There will be five 55-minute tutorial sessions on September 24.

Tutorial #1

Introduction to Axiomatic Design Theory
Mary Kathryn Thompson

Department of Mechanical Engineering
Technical University of Denmark

Axiomatic Design (AD) Theory is one of the most comprehensive and well-established engineering design theories developed to date. This tutorial will provide a brief overview of AD, its history, and the motivation for its development. It will present the axiomatic design process, key concepts and vocabulary associated with AD, and the design axioms. The material is based primarily on Suh’s books The Principles of Design (1990) and Axiomatic Design: Advances and Applications (2001). No previous knowledge of AD is required or expected. Everyone is welcome.

Tutorial #2

Dealing with redundant designs
António Gonçalves-Coelho
Department of Mechanical Engineering
Universidade Nova de Lisboa

The term “redundancy” is usually employed to mean some needless repetition.

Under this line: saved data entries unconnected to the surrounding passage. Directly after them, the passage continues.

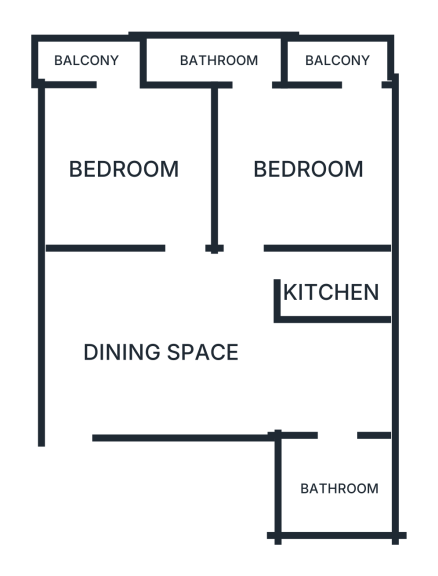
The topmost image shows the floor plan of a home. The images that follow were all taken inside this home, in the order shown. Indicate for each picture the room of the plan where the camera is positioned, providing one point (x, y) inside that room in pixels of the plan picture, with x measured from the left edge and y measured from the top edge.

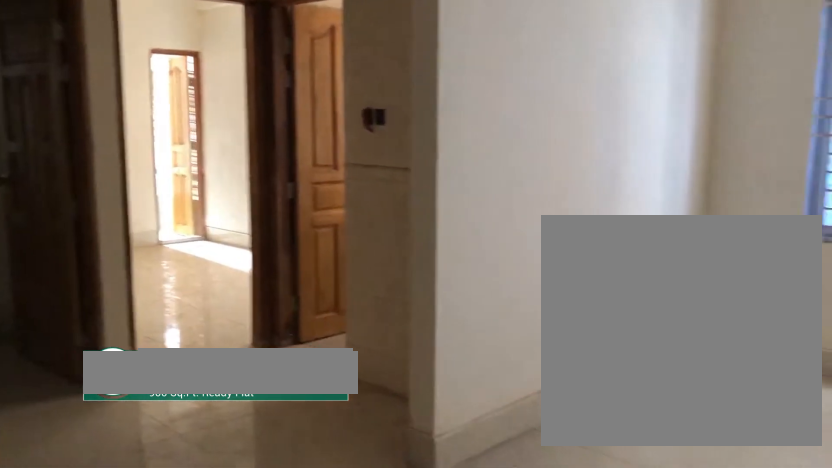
(153, 357)
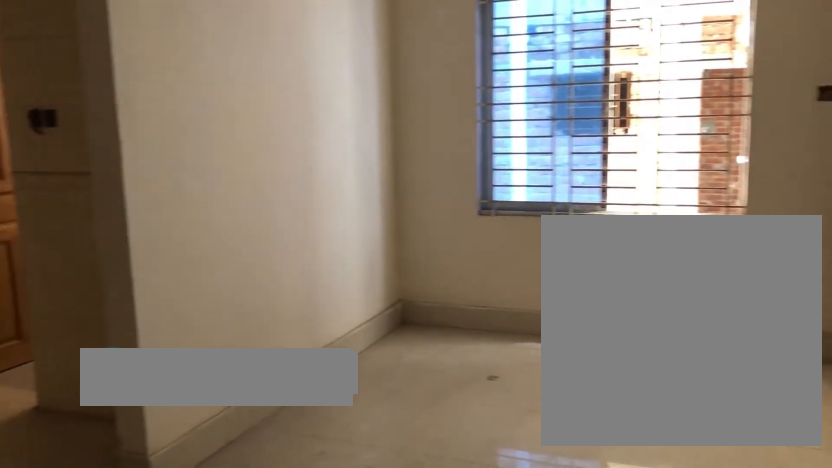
(153, 357)
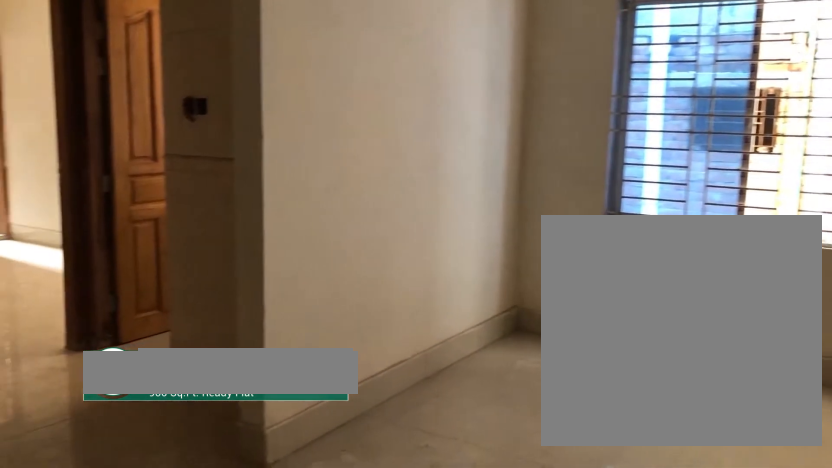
(153, 357)
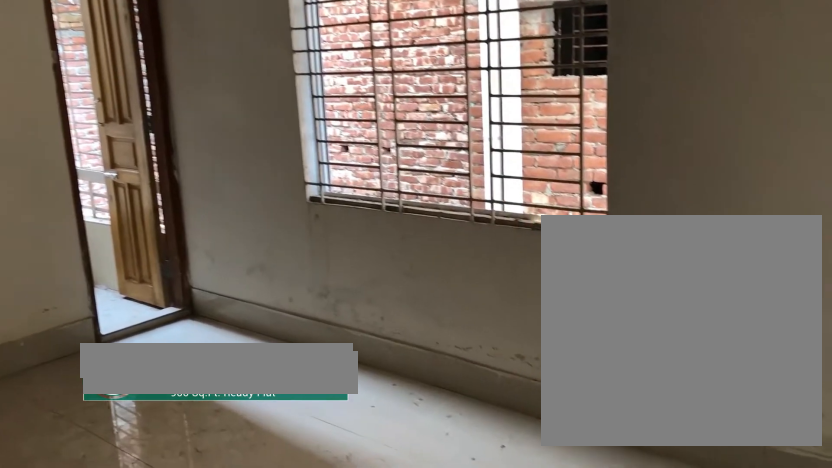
(311, 173)
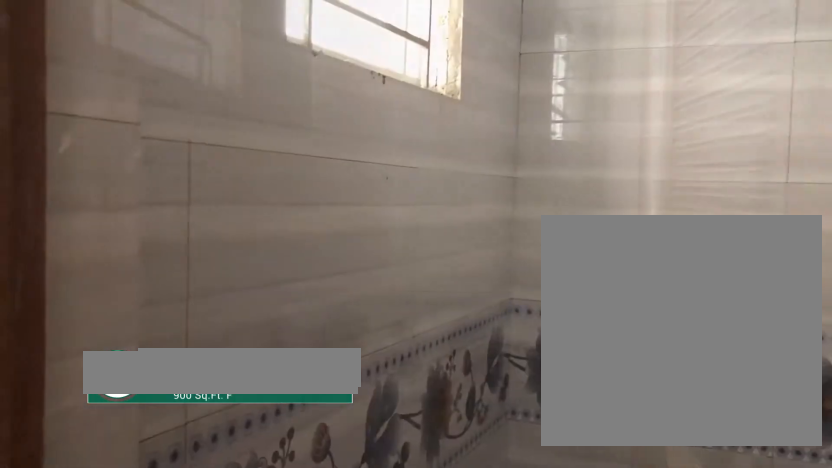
(330, 499)
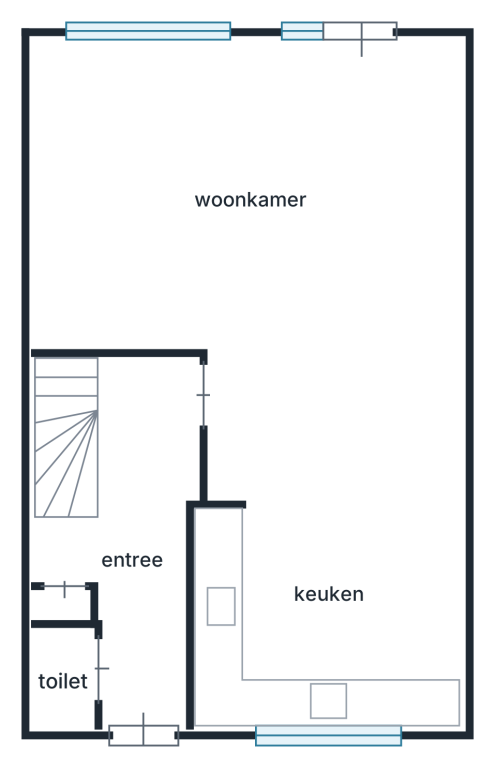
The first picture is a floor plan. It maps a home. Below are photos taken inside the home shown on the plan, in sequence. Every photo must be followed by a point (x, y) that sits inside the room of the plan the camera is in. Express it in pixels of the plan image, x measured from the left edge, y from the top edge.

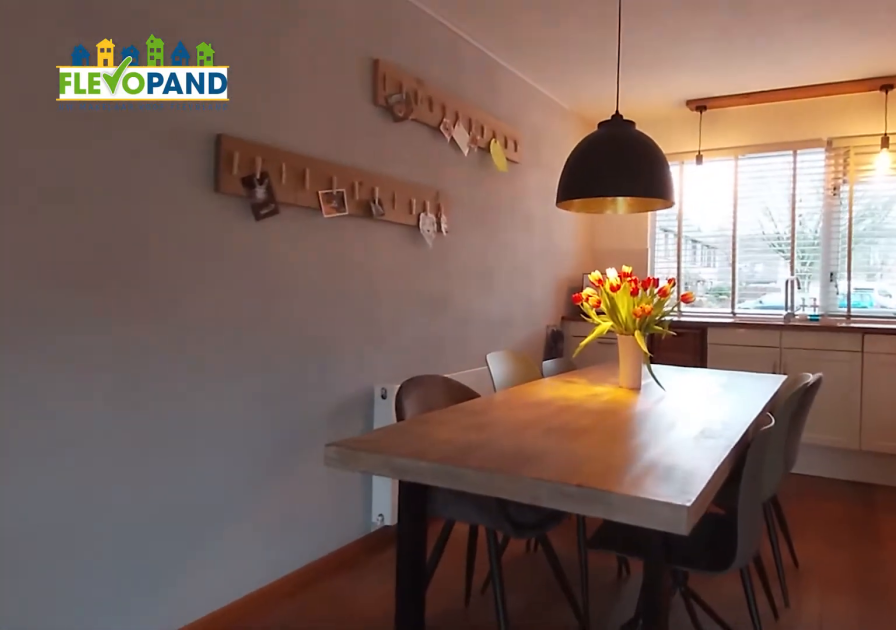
(458, 270)
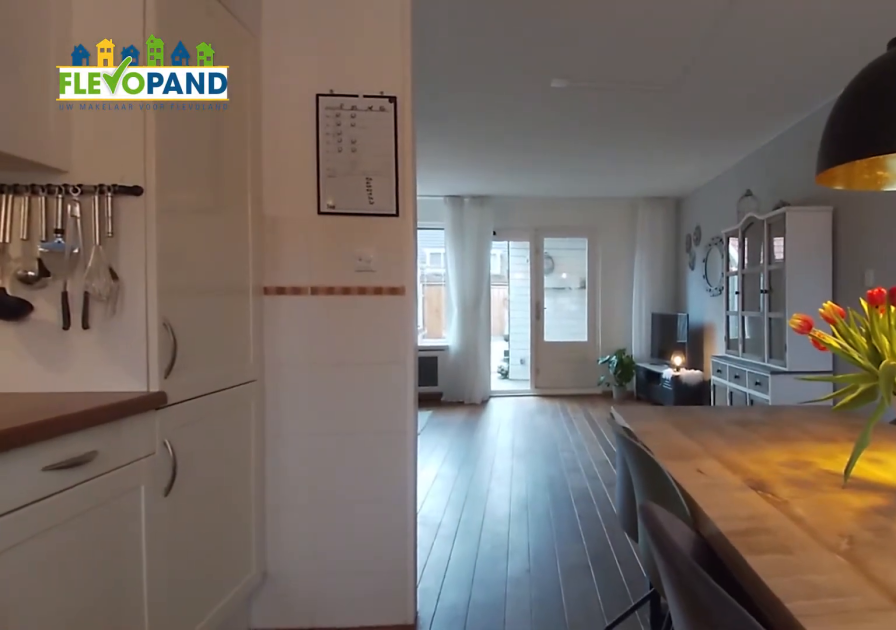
(328, 614)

In engineering design, however, redundancy seldom means worthlessness. Several cases of engineering redundancy promptly come to our minds, as for example the retractable hydraulic-powered landing gears of aircraft that are backed-up by hand-operated mechanical systems. Redundancy can also make “design objects” more suitable to the working conditions, thus enhancing their usability and/or reliability. Axiomatic Design is quite appropriate to deal with redundancy and this tutorial will show how to identify redundancy and how to develop redundant designs taking into account the independence axiom.

Tutorial #3

 The Linearity Theorem and its influence in design parameter selection
Efrén Moreno Benavides
Department of Aerospace Propulsion and Fluid Mechanics
Universidad Politécnica de Madrid
Joan B. Rodríguez

In engineering challenges, the laws of physics establish the relationships between functional requirements, constraints and design parameters, whereas Axiomatic Design establishes the conceptual formulation of the rules that will drive the engineer’s decisions towards a leader product. As Axiomatic Design is optimal to define the concept of “best” design, this tutorial explores how it is used in order to identify the appropriate set of design parameters among the ones available from the formal formulation of the design problem. In this context, the Linearity Theorem appears as a suitable rationale to select the best design parameters in accordance with the principles of Axiomatic Design.

Tutorial #4

Teaching and Learning Axiomatic Design in Several Contexts
Christopher A. Brown
Worcester Polytechnic Institute

Teaching Axiomatic Design (AD) is approached as a basic problem in AD.  The tutorial is intended primarily for people who will be teaching AD.   For people new to AD this tutorial also will be interesting as a case study in using AD to solve this particular kind of problem.  The tutorial assumes knowledge of AD at a basic level, and will be within reach of those who have followed tutorial #1 by Prof. Thompson.   This tutorial addresses the teaching of AD in short courses to industry, or to other teachers, and in semester long university courses at grad or undergrad levels.  It will also be useful for people teaching AD in the context of project advising, at several levels, including industry and pre-university education.  Participants in this tutorial will be introduced to some advanced concepts in AD and be shown how they can be beneficial to teaching.  The material is based on more than three decades of using, teaching and developing AD.  FR0: provide the participants the most fundamental and powerful design tool in all of engineering, Axiomatic Design.

Tutorial #5

Mathematical Elucidations of Axiomatic Design Thru Case Studies
Hilario (Larry) Oh
MIT Park Center for Complex Systems

We use four successful case studies to elucidate the mathematical basis of Axiomatic Design: (1) Design of Wheel Cover; (2) Reducing Emergency Overcrowding; (3) Establishing The Operating Range of Crawler Crane; and (4) Reducing Tolerance Stack-up in Assembly. The first Case Study illustrates the implementation of two tasks in AD: eliminate the bias and reduce the spread. It is then possible to derive expressions using the design variables (DV), the noise variables (NV) and the design parameters (DP), which allow showing that the Jacobian matrix is made up of two sensitivity sub-matrices, [∂FR/∂DV] and [∂FR/∂NV]. Case Study 2 illustrates the instance when [∂FR/∂DV] shows dependent FRs. The sensitivity matrices can contain variables that may be used as DPs. Case Study 3 shows how a proper choice of the DPs places the crane in a stable operating range. Case Study 4 shows how choosing the DPs reduce tolerance stack-up in assemblies.